The state’s top education official is defending the governor’s budget plan for next year, but the focus of the administration is trained on the past.
Gov. Corbett’s budget proposal would increase by $20 million the largest share of state education spending, compared to the budget that was passed last year. School districts say that specific increase is overshadowed by the proposed $100 million cut to another education funding stream, known as Accountability Block Grants.
But Education Secretary Ronald Tomalis pointed out that the grants were nixed all together from the last spending plan for the current year.
“That Accountability Block Grant was not in the ‘11-‘12 budget,” said Tomalis, a guest on Radio Smart Talk with Scott Lamar today. “I know that that’ll be some quibbling out there, but the fact is that it wasn’t in the ‘11-‘12 budget.
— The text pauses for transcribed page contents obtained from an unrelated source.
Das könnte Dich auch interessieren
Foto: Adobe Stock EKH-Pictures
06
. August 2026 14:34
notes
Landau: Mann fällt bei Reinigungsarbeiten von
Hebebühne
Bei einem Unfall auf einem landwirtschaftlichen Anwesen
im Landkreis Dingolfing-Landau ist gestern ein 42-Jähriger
That line item for the ‘11-‘12 budget was zero.”
Gov. Corbett himself has said the current budget he passed last year did cut education spending, if one looks at state spending “as a whole.” Tomalis said those decision have to be taken into context with a looming expected deficit, and the spending decisions of yesteryear – namely, an over-reliance on temporary federal stimulus funding.
Tomalis said Corbett’s spending choices have to be taken into context with the fact that the biggest state funding cut to education happened during the Rendell administration. He noted that the reduction wasn’t felt by schools at the time because it was filled in with federal stimulus dollars.
“And I was on plenty of these calls,” said Tomalis. “Arne Duncan, U.S. Secretary of Education, was talking about this phrase, ‘the funding cliff.’ The funding cliff was coming and we all knew that that money was going to go away, yet it was built into the base of funding.”